↓↓↓

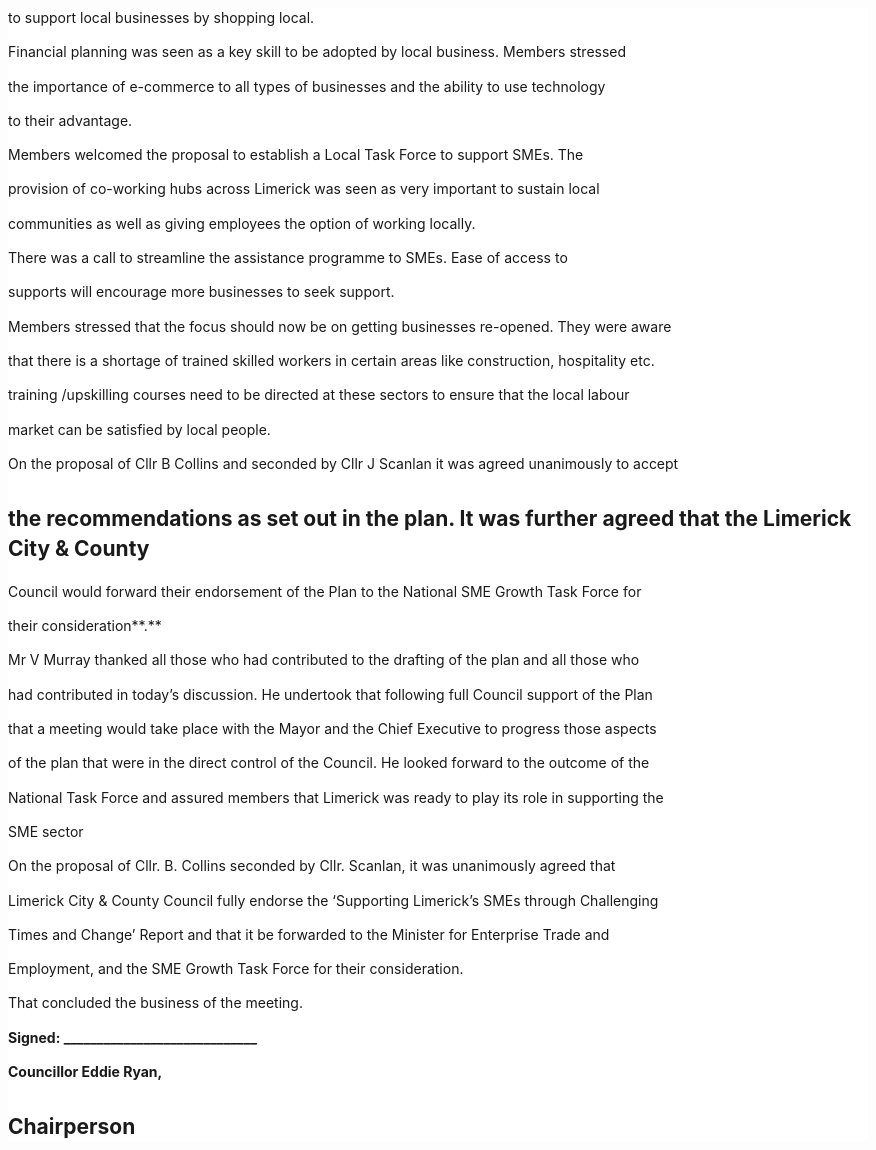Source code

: to support local businesses by shopping local.

Financial planning was seen as a key skill to be adopted by local business. Members stressed

the importance of e-commerce to all types of businesses and the ability to use technology

to their advantage.

Members welcomed the proposal to establish a Local Task Force to support SMEs. The

provision of co-working hubs across Limerick was seen as very important to sustain local

communities as well as giving employees the option of working locally.

There was a call to streamline the assistance programme to SMEs. Ease of access to

supports will encourage more businesses to seek support.

Members stressed that the focus should now be on getting businesses re-opened. They were aware

that there is a shortage of trained skilled workers in certain areas like construction, hospitality etc.

training /upskilling courses need to be directed at these sectors to ensure that the local labour

market can be satisfied by local people.

On the proposal of Cllr B Collins and seconded by Cllr J Scanlan it was agreed unanimously to accept

the recommendations as set out in the plan. It was further agreed that the Limerick City & County
---
Council would forward their endorsement of the Plan to the National SME Growth Task Force for

their consideration**.**

Mr V Murray thanked all those who had contributed to the drafting of the plan and all those who

had contributed in today’s discussion. He undertook that following full Council support of the Plan

that a meeting would take place with the Mayor and the Chief Executive to progress those aspects

of the plan that were in the direct control of the Council. He looked forward to the outcome of the

National Task Force and assured members that Limerick was ready to play its role in supporting the

SME sector

On the proposal of Cllr. B. Collins seconded by Cllr. Scanlan, it was unanimously agreed that

Limerick City & County Council fully endorse the ‘Supporting Limerick’s SMEs through Challenging

Times and Change’ Report and that it be forwarded to the Minister for Enterprise Trade and

Employment, and the SME Growth Task Force for their consideration.

That concluded the business of the meeting.

**Signed: \_\_\_\_\_\_\_\_\_\_\_\_\_\_\_\_\_\_\_\_\_\_\_\_\_\_\_\_\_**

**Councillor Eddie Ryan,**

**Chairperson**
---
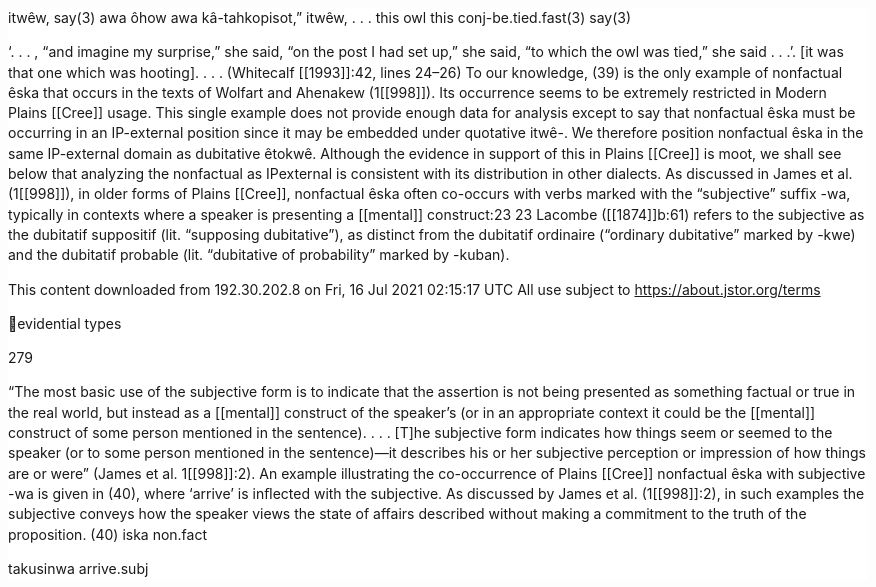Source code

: itwêw,
say(3)
awa ôhow awa kâ-tahkopisot,”
itwêw, . . .
this owl this conj-be.tied.fast(3) say(3)

‘. . . , “and imagine my surprise,” she said, “on the post I had set
up,” she said, “to which the owl was tied,” she said . . .’. [it was
that one which was hooting]. . . .
(Whitecalf [[1993]]:42, lines 24–26)
To our knowledge, (39) is the only example of nonfactual êska that occurs
in the texts of Wolfart and Ahenakew (1[[998]]). Its occurrence seems to be extremely restricted in Modern Plains [[Cree]] usage. This single example does
not provide enough data for analysis except to say that nonfactual êska must
be occurring in an IP-external position since it may be embedded under quotative itwê-. We therefore position nonfactual êska in the same IP-external
domain as dubitative êtokwê. Although the evidence in support of this in
Plains [[Cree]] is moot, we shall see below that analyzing the nonfactual as IPexternal is consistent with its distribution in other dialects.
As discussed in James et al. (1[[998]]), in older forms of Plains [[Cree]], nonfactual êska often co-occurs with verbs marked with the “subjective” sufﬁx
-wa, typically in contexts where a speaker is presenting a [[mental]] construct:23
23
Lacombe ([[1874]]b:61) refers to the subjective as the dubitatif suppositif (lit. “supposing dubitative”), as distinct from the dubitatif ordinaire (“ordinary dubitative” marked by -kwe) and
the dubitatif probable (lit. “dubitative of probability” marked by -kuban).

This content downloaded from
192.30.202.8 on Fri, 16 Jul 2021 02:15:17 UTC
All use subject to https://about.jstor.org/terms

evidential types

279

“The most basic use of the subjective form is to indicate that the assertion
is not being presented as something factual or true in the real world, but
instead as a [[mental]] construct of the speaker’s (or in an appropriate context it could be the [[mental]] construct of some person mentioned in the
sentence). . . . [T]he subjective form indicates how things seem or seemed to
the speaker (or to some person mentioned in the sentence)—it describes his
or her subjective perception or impression of how things are or were” (James
et al. 1[[998]]:2).
An example illustrating the co-occurrence of Plains [[Cree]] nonfactual êska
with subjective -wa is given in (40), where ‘arrive’ is inﬂected with the subjective. As discussed by James et al. (1[[998]]:2), in such examples the subjective conveys how the speaker views the state of affairs described without
making a commitment to the truth of the proposition.
(40) iska
non.fact

takusinwa
arrive.subj
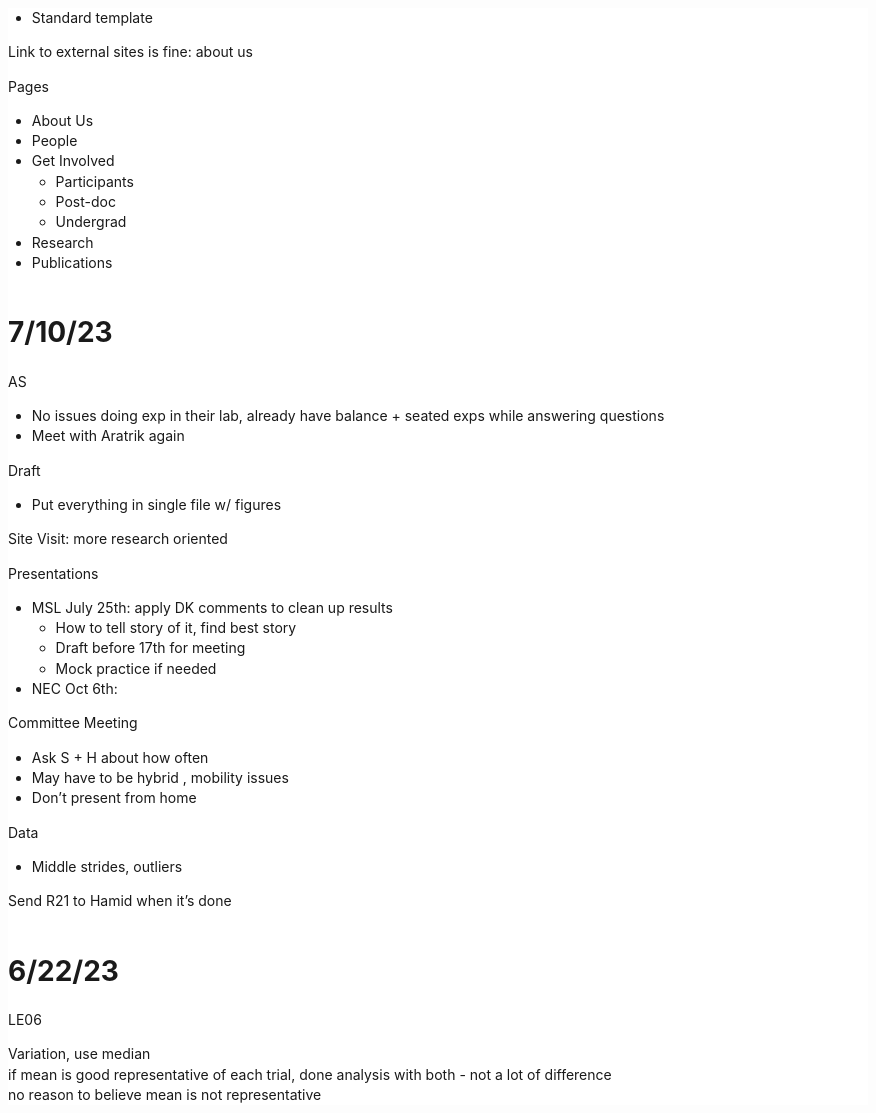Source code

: - Standard template

Link to external sites is fine: about us

  

Pages

- About Us
- People
- Get Involved
    - Participants
    - Post-doc
    - Undergrad
- Research
- Publications

# 7/10/23

AS

- No issues doing exp in their lab, already have balance + seated exps while answering questions
- Meet with Aratrik again

Draft

- Put everything in single file w/ figures

Site Visit: more research oriented

Presentations

- MSL July 25th: apply DK comments to clean up results
    - How to tell story of it, find best story
    - Draft before 17th for meeting
    - Mock practice if needed
- NEC Oct 6th:

Committee Meeting

- Ask S + H about how often
- May have to be hybrid , mobility issues
- Don’t present from home

Data

- Middle strides, outliers

  

Send R21 to Hamid when it’s done

# 6/22/23

LE06

Variation, use median  
if mean is good representative of each trial, done analysis with both - not a lot of difference  
no reason to believe mean is not representative
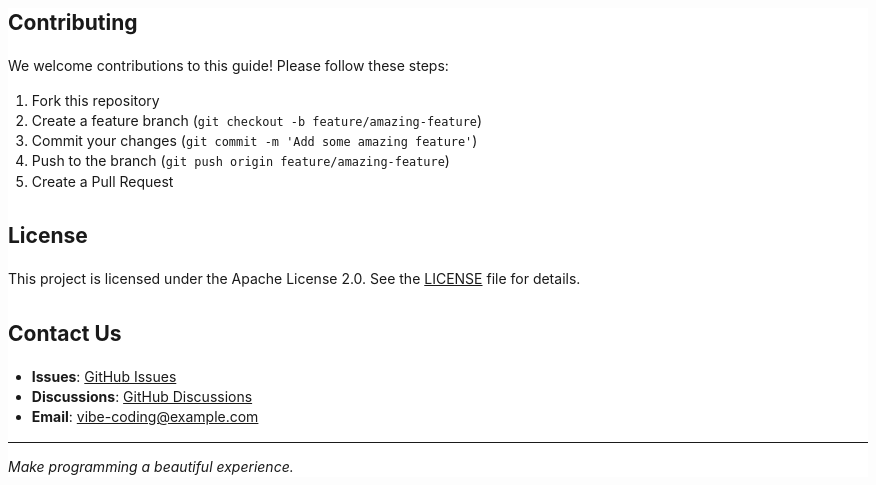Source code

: 
## Contributing

We welcome contributions to this guide! Please follow these steps:

1. Fork this repository
2. Create a feature branch (`git checkout -b feature/amazing-feature`)
3. Commit your changes (`git commit -m 'Add some amazing feature'`)
4. Push to the branch (`git push origin feature/amazing-feature`)
5. Create a Pull Request

## License

This project is licensed under the Apache License 2.0. See the [LICENSE](LICENSE) file for details.

## Contact Us

- **Issues**: [GitHub Issues](https://github.com/your-username/vibe-coding-guide/issues)
- **Discussions**: [GitHub Discussions](https://github.com/your-username/vibe-coding-guide/discussions)
- **Email**: vibe-coding@example.com

---

*Make programming a beautiful experience.* 
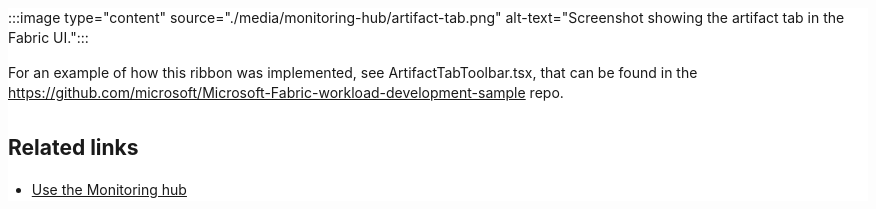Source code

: :::image type="content" source="./media/monitoring-hub/artifact-tab.png" alt-text="Screenshot showing the artifact tab in the Fabric UI.":::

For an example of how this ribbon was implemented, see ArtifactTabToolbar.tsx, that can be found in the https://github.com/microsoft/Microsoft-Fabric-workload-development-sample repo. 

## Related links

* [Use the Monitoring hub](../admin/monitoring-hub.md)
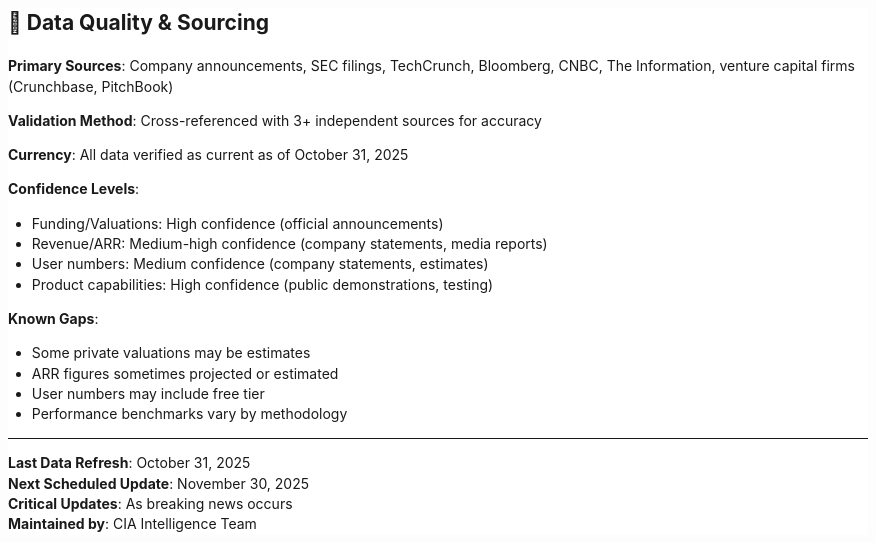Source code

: ## 🔄 Data Quality & Sourcing

**Primary Sources**: Company announcements, SEC filings, TechCrunch, Bloomberg, CNBC, The Information, venture capital firms (Crunchbase, PitchBook)

**Validation Method**: Cross-referenced with 3+ independent sources for accuracy

**Currency**: All data verified as current as of October 31, 2025

**Confidence Levels**:
- Funding/Valuations: High confidence (official announcements)
- Revenue/ARR: Medium-high confidence (company statements, media reports)
- User numbers: Medium confidence (company statements, estimates)
- Product capabilities: High confidence (public demonstrations, testing)

**Known Gaps**:
- Some private valuations may be estimates
- ARR figures sometimes projected or estimated
- User numbers may include free tier
- Performance benchmarks vary by methodology

---

**Last Data Refresh**: October 31, 2025  
**Next Scheduled Update**: November 30, 2025  
**Critical Updates**: As breaking news occurs  
**Maintained by**: CIA Intelligence Team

↑↑↑

• What you are asked to do:
Turn the text of all the records above into a numbered list with one line per item, omitting blank lines and leaving the pictures out.

• Solution for this problem:
1. Source code
2. : to support local businesses by shopping local.
3. Financial planning was seen as a key skill to be adopted by local business. Members stressed
4. the importance of e-commerce to all types of businesses and the ability to use technology
5. to their advantage.
6. Members welcomed the proposal to establish a Local Task Force to support SMEs. The
7. provision of co-working hubs across Limerick was seen as very important to sustain local
8. communities as well as giving employees the option of working locally.
9. There was a call to streamline the assistance programme to SMEs. Ease of access to
10. supports will encourage more businesses to seek support.
11. Members stressed that the focus should now be on getting businesses re-opened. They were aware
12. that there is a shortage of trained skilled workers in certain areas like construction, hospitality etc.
13. training /upskilling courses need to be directed at these sectors to ensure that the local labour
14. market can be satisfied by local people.
15. On the proposal of Cllr B Collins and seconded by Cllr J Scanlan it was agreed unanimously to accept
16. the recommendations as set out in the plan. It was further agreed that the Limerick City & County
17. ---
18. Council would forward their endorsement of the Plan to the National SME Growth Task Force for
19. their consideration**.**
20. Mr V Murray thanked all those who had contributed to the drafting of the plan and all those who
21. had contributed in today’s discussion. He undertook that following full Council support of the Plan
22. that a meeting would take place with the Mayor and the Chief Executive to progress those aspects
23. of the plan that were in the direct control of the Council. He looked forward to the outcome of the
24. National Task Force and assured members that Limerick was ready to play its role in supporting the
25. SME sector
26. On the proposal of Cllr. B. Collins seconded by Cllr. Scanlan, it was unanimously agreed that
27. Limerick City & County Council fully endorse the ‘Supporting Limerick’s SMEs through Challenging
28. Times and Change’ Report and that it be forwarded to the Minister for Enterprise Trade and
29. Employment, and the SME Growth Task Force for their consideration.
30. That concluded the business of the meeting.
31. **Signed: \_\_\_\_\_\_\_\_\_\_\_\_\_\_\_\_\_\_\_\_\_\_\_\_\_\_\_\_\_**
32. **Councillor Eddie Ryan,**
33. **Chairperson**
34. ---
35. Source code
36. : itwêw,
37. say(3)
38. awa ôhow awa kâ-tahkopisot,”
39. itwêw, . . .
40. this owl this conj-be.tied.fast(3) say(3)
41. ‘. . . , “and imagine my surprise,” she said, “on the post I had set
42. up,” she said, “to which the owl was tied,” she said . . .’. [it was
43. that one which was hooting]. . . .
44. (Whitecalf [[1993]]:42, lines 24–26)
45. To our knowledge, (39) is the only example of nonfactual êska that occurs
46. in the texts of Wolfart and Ahenakew (1[[998]]). Its occurrence seems to be extremely restricted in Modern Plains [[Cree]] usage. This single example does
47. not provide enough data for analysis except to say that nonfactual êska must
48. be occurring in an IP-external position since it may be embedded under quotative itwê-. We therefore position nonfactual êska in the same IP-external
49. domain as dubitative êtokwê. Although the evidence in support of this in
50. Plains [[Cree]] is moot, we shall see below that analyzing the nonfactual as IPexternal is consistent with its distribution in other dialects.
51. As discussed in James et al. (1[[998]]), in older forms of Plains [[Cree]], nonfactual êska often co-occurs with verbs marked with the “subjective” sufﬁx
52. -wa, typically in contexts where a speaker is presenting a [[mental]] construct:23
53. 23
54. Lacombe ([[1874]]b:61) refers to the subjective as the dubitatif suppositif (lit. “supposing dubitative”), as distinct from the dubitatif ordinaire (“ordinary dubitative” marked by -kwe) and
55. the dubitatif probable (lit. “dubitative of probability” marked by -kuban).
56. This content downloaded from
57. 192.30.202.8 on Fri, 16 Jul 2021 02:15:17 UTC
58. All use subject to https://about.jstor.org/terms
59. evidential types
60. 279
61. “The most basic use of the subjective form is to indicate that the assertion
62. is not being presented as something factual or true in the real world, but
63. instead as a [[mental]] construct of the speaker’s (or in an appropriate context it could be the [[mental]] construct of some person mentioned in the
64. sentence). . . . [T]he subjective form indicates how things seem or seemed to
65. the speaker (or to some person mentioned in the sentence)—it describes his
66. or her subjective perception or impression of how things are or were” (James
67. et al. 1[[998]]:2).
68. An example illustrating the co-occurrence of Plains [[Cree]] nonfactual êska
69. with subjective -wa is given in (40), where ‘arrive’ is inﬂected with the subjective. As discussed by James et al. (1[[998]]:2), in such examples the subjective conveys how the speaker views the state of affairs described without
70. making a commitment to the truth of the proposition.
71. (40) iska
72. non.fact
73. takusinwa
74. arrive.subj
75. Source code
76. : - Standard template
77. Link to external sites is fine: about us
78. Pages
79. - About Us
80. - People
81. - Get Involved
82.     - Participants
83.     - Post-doc
84.     - Undergrad
85. - Research
86. - Publications
87. # 7/10/23
88. AS
89. - No issues doing exp in their lab, already have balance + seated exps while answering questions
90. - Meet with Aratrik again
91. Draft
92. - Put everything in single file w/ figures
93. Site Visit: more research oriented
94. Presentations
95. - MSL July 25th: apply DK comments to clean up results
96.     - How to tell story of it, find best story
97.     - Draft before 17th for meeting
98.     - Mock practice if needed
99. - NEC Oct 6th:
100. Committee Meeting
101. - Ask S + H about how often
102. - May have to be hybrid , mobility issues
103. - Don’t present from home
104. Data
105. - Middle strides, outliers
106. Send R21 to Hamid when it’s done
107. # 6/22/23
108. LE06
109. Variation, use median  
110. if mean is good representative of each trial, done analysis with both - not a lot of difference  
111. no reason to believe mean is not representative
112. Source code
113. : 
114. ## Contributing
115. We welcome contributions to this guide! Please follow these steps:
116. 1. Fork this repository
117. 2. Create a feature branch (`git checkout -b feature/amazing-feature`)
118. 3. Commit your changes (`git commit -m 'Add some amazing feature'`)
119. 4. Push to the branch (`git push origin feature/amazing-feature`)
120. 5. Create a Pull Request
121. ## License
122. This project is licensed under the Apache License 2.0. See the [LICENSE](LICENSE) file for details.
123. ## Contact Us
124. - **Issues**: [GitHub Issues](https://github.com/your-username/vibe-coding-guide/issues)
125. - **Discussions**: [GitHub Discussions](https://github.com/your-username/vibe-coding-guide/discussions)
126. - **Email**: vibe-coding@example.com
127. ---
128. *Make programming a beautiful experience.* 
129. Source code
130. : :::image type="content" source="./media/monitoring-hub/artifact-tab.png" alt-text="Screenshot showing the artifact tab in the Fabric UI.":::
131. For an example of how this ribbon was implemented, see ArtifactTabToolbar.tsx, that can be found in the https://github.com/microsoft/Microsoft-Fabric-workload-development-sample repo. 
132. ## Related links
133. * [Use the Monitoring hub](../admin/monitoring-hub.md)
134. Source code
135. : ## 🔄 Data Quality & Sourcing
136. **Primary Sources**: Company announcements, SEC filings, TechCrunch, Bloomberg, CNBC, The Information, venture capital firms (Crunchbase, PitchBook)
137. **Validation Method**: Cross-referenced with 3+ independent sources for accuracy
138. **Currency**: All data verified as current as of October 31, 2025
139. **Confidence Levels**:
140. - Funding/Valuations: High confidence (official announcements)
141. - Revenue/ARR: Medium-high confidence (company statements, media reports)
142. - User numbers: Medium confidence (company statements, estimates)
143. - Product capabilities: High confidence (public demonstrations, testing)
144. **Known Gaps**:
145. - Some private valuations may be estimates
146. - ARR figures sometimes projected or estimated
147. - User numbers may include free tier
148. - Performance benchmarks vary by methodology
149. ---
150. **Last Data Refresh**: October 31, 2025  
151. **Next Scheduled Update**: November 30, 2025  
152. **Critical Updates**: As breaking news occurs  
153. **Maintained by**: CIA Intelligence Team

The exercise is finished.